O clima no país era de terror. O episódio que antecedeu o golpe de Lugo ficou conhecido como “O Massacre de Curuguaty”, e passados quatro anos, ainda não terminou. O conflito aconteceu em um assentamento sem-terra conhecido por Marina Kue (Foi da Marinha, em guarani) onde uma operação policial de proporções bélicas promoveu uma reintegração de posse, o resultado foi 17 mortes: sete policiais e onze camponeses. Até hoje uma dezena de trabalhadores rurais estão presos sem provas e os oficiais nunca foram punidos.


Manifestação realizada no local do massacre de Curuguaty, um ano depois | Foto: Mariana Serafini 


Marina Kue foi o impulso para a oposição acusar Lugo de “incapacidade administrativa”. Diziam que por culpa da má administração do presidente, “as pessoas estavam se matando no campo”. Em apenas uma semana o golpe foi articulado e o ex-bispo deposto, com um forte apoio da igreja Católica. Mas as manifestações de resistência aconteceram em todo o país e foram barbaramente repreendidas.
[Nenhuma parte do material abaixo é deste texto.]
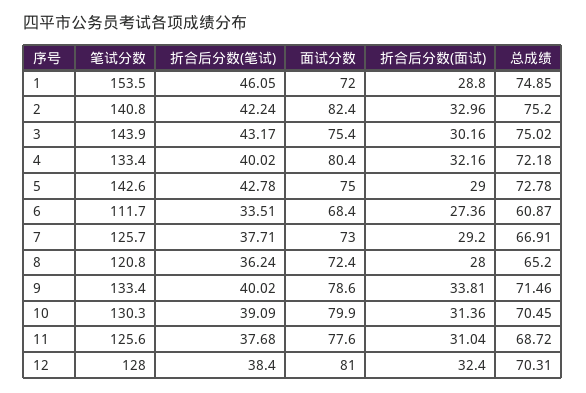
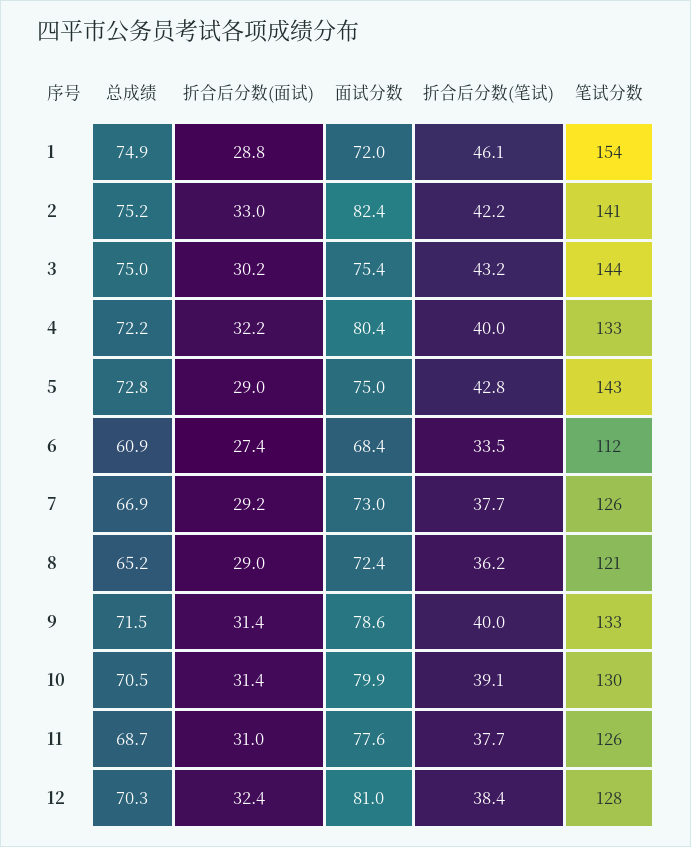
  {
    "笔试分数": {
      "1": 153.5,
      "2": 140.8,
      "3": 143.9,
      "4": 133.4,
      "5": 142.6,
      "6": 111.7,
      "7": 125.7,
      "8": 120.8,
      "9": 133.4,
      "10": 130.3,
      "11": 125.6,
      "12": 128
    },
    "折合后分数(笔试)": {
      "1": 46.05,
      "2": 42.24,
      "3": 43.17,
      "4": 40.02,
      "5": 42.78,
      "6": 33.51,
      "7": 37.71,
      "8": 36.24,
      "9": 40.02,
      "10": 39.09,
      "11": 37.68,
      "12": 38.4
    },
    "面试分数": {
      "1": 72,
      "2": 82.4,
      "3": 75.4,
      "4": 80.4,
      "5": 75,
      "6": 68.4,
      "7": 73,
      "8": 72.4,
      "9": 78.6,
      "10": 79.9,
      "11": 77.6,
      "12": 81
    },
    "折合后分数(面试)": {
      "1": 28.8,
      "2": 32.96,
      "3": 30.16,
      "4": 32.16,
      "5": 29,
      "6": 27.36,
      "7": 29.2,
-     "8": 28,
+     "8": 29,
-     "9": 33.81,
+     "9": 31.4,
      "10": 31.36,
      "11": 31.04,
      "12": 32.4
    },
    "总成绩": {
      "1": 74.85,
      "2": 75.2,
      "3": 75.02,
      "4": 72.18,
      "5": 72.78,
      "6": 60.87,
      "7": 66.91,
      "8": 65.2,
      "9": 71.46,
      "10": 70.45,
      "11": 68.72,
      "12": 70.31
    }
  }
A repressão no Paraguai foi digna de cinema. Lá é comum as pessoas mais pobres, do interior, viajarem em caminhões “pau de arara”. Centenas desses partiram em direção à capital, Assunção, nos dias que antecederam ao golpe, mas poucos chegaram. Havia barreiras policias no meio da estrada que simplesmente não permitiam os motoristas de seguirem viagem. Houve também quem tentou embarcar em ônibus comerciais na cidade de Foz do Iguaçu, na fronteira, e foi impedido. “Brasileiro não vai para Assunção hoje”, disseram os funcionários de empresas rodoviárias.

No dia do golpe, 22 de junho de 2012, o clima em Assunção era de guerra. Haviam franco-atiradores posicionados em todos os prédios ao redor da praça do Palácio do Governo. A manifestação foi repreendida com bombas de gás lacrimogênio, balas de borracha e cassetetes. Não faltou quem fosse preso e permanecesse por alguns dias no cárcere. O crime? Defender a democracia.
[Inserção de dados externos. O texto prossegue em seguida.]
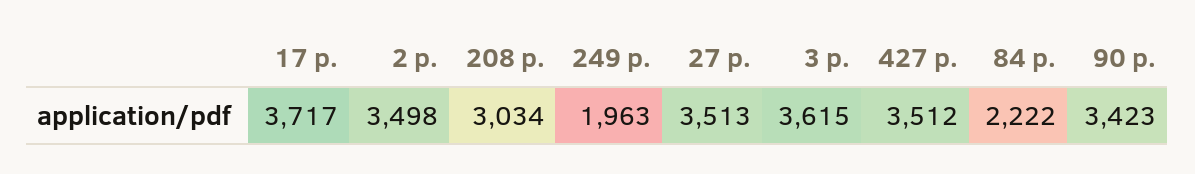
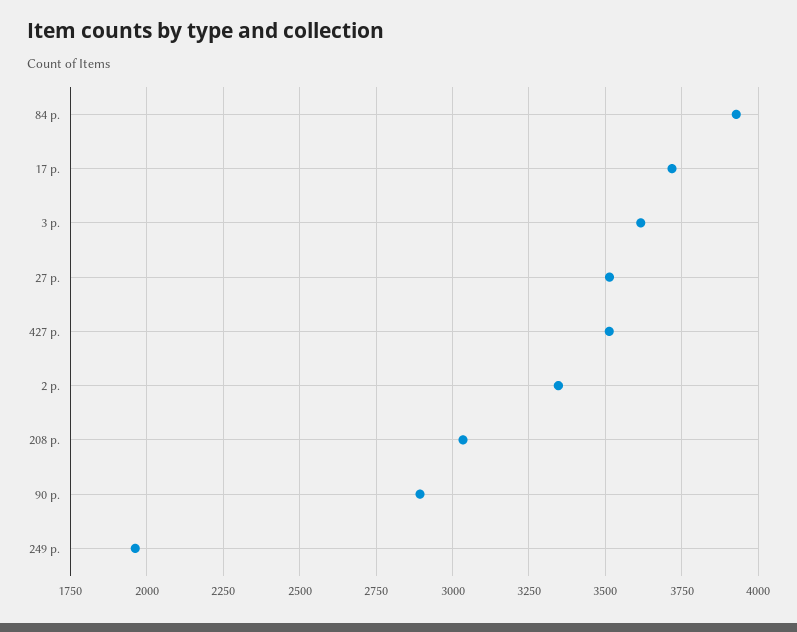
  {
    "17 p.": 3717,
-   "2 p.": 3498,
+   "2 p.": 3350,
    "208 p.": 3034,
    "249 p.": 1963,
    "27 p.": 3513,
    "3 p.": 3615,
    "427 p.": 3512,
-   "84 p.": 2222,
+   "84 p.": 3925,
-   "90 p.": 3423
+   "90 p.": 2900
  }

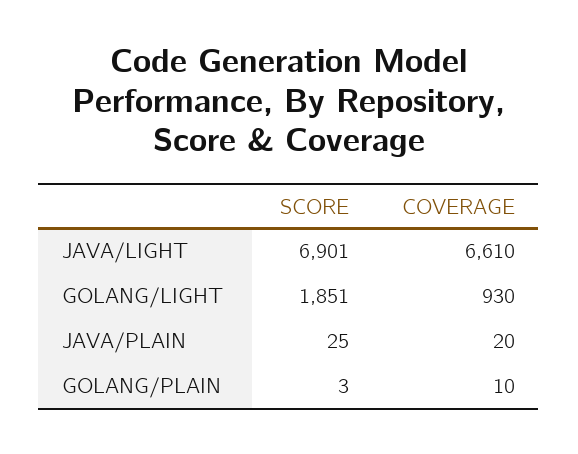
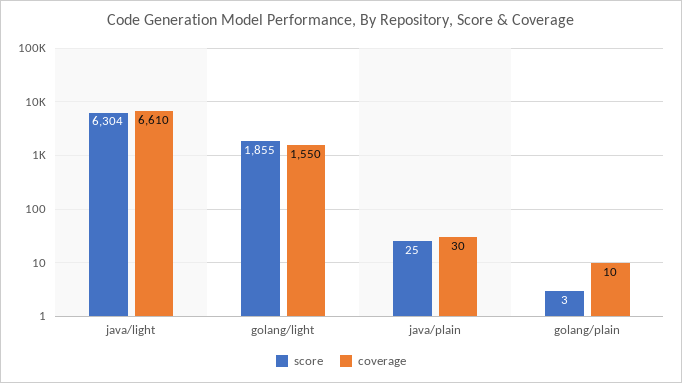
  {
    "SCORE": {
-     "JAVA/LIGHT": 6901,
+     "JAVA/LIGHT": 6304,
-     "GOLANG/LIGHT": 1851,
+     "GOLANG/LIGHT": 1855,
      "JAVA/PLAIN": 25,
      "GOLANG/PLAIN": 3
    },
    "COVERAGE": {
      "JAVA/LIGHT": 6610,
-     "GOLANG/LIGHT": 930,
+     "GOLANG/LIGHT": 1550,
-     "JAVA/PLAIN": 20,
+     "JAVA/PLAIN": 30,
      "GOLANG/PLAIN": 10
    }
  }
No Brasil, os movimentos sociais se levantaram contra o golpe em todo o país. A resistência cresce a cada dia e a repressão também. Durante a sessão de votação da admissibilidade do impeachment no Senado, realizada nesta quarta-feira (11), os movimentos sociais ocuparam Brasília para rechaçar o golpe e foram severamente reprimidos pela polícia, assim como no Paraguai, com bombas, tiros e cassetetes. O crime é o mesmo, a defesa da democracia.

Poucos dias antes, na segunda-feira (9), uma foto circulou a internet e chocou o país: um policial militar enforcava com as mãos uma jovem manifestante em plena Avenida Paulista, uma das mais importantes do país, durante uma manifestação contra o golpe. Ao mesmo tempo, estudantes ocupavam escolas país afora, para exigir melhorias na educação e rechaçar a quebra do processo democrático.


Em 2012 os movimentos sociais brasileiros e paraguaios fecharam a fronteira para protestar contra o golpe no Paraguai 


O que aconteceu no Paraguai depois do golpe pode ser o futuro do Brasil: repressão, criminalização dos movimentos sociais, perseguição a dirigentes políticos e sociais. Além de receosa e amedrontada, a população paraguaia passou a não acreditar mais nos processos democráticos e nas instituições. A participação nas eleições que aconteceram um ano e meio depois do golpe foi baixa, e o partido do vice-presidente golpista, Federico Franco, o Partido Liberal Radical Autêntico, ficou com a mancha de quem atenta contra a democracia no século 21.

O golpe serviu, principalmente, para devolver o poder ao partido Colorado, que permaneceu seis décadas consecutivas no poder antes de Fernando Lugo. Os velhos coronéis, com os mesmos projetos, voltaram a comandar o país depois de um curto respiro da população que acreditou na possibilidade de obter conquistas sociais e melhoria da qualidade de vida dos mais pobres.

Lugo não fez nada que se compare aos 12 anos de governo do PT. Sequer ousou implementar um programa de distribuição de renda, como o Bolsa Família; não ampliou universidades, nem aumentou a inclusão social. Foi deposto por muito menos. Em uma entrevista com o deputado paraguaio Ricardo Canese apenas um ano depois do golpe, ele afirmou que “Lugo deu o direito das pessoas acreditaram que poderiam ter uma vida melhor, porque nem isso existia no Paraguai”. Bastou para ter um projeto progressista interrompido.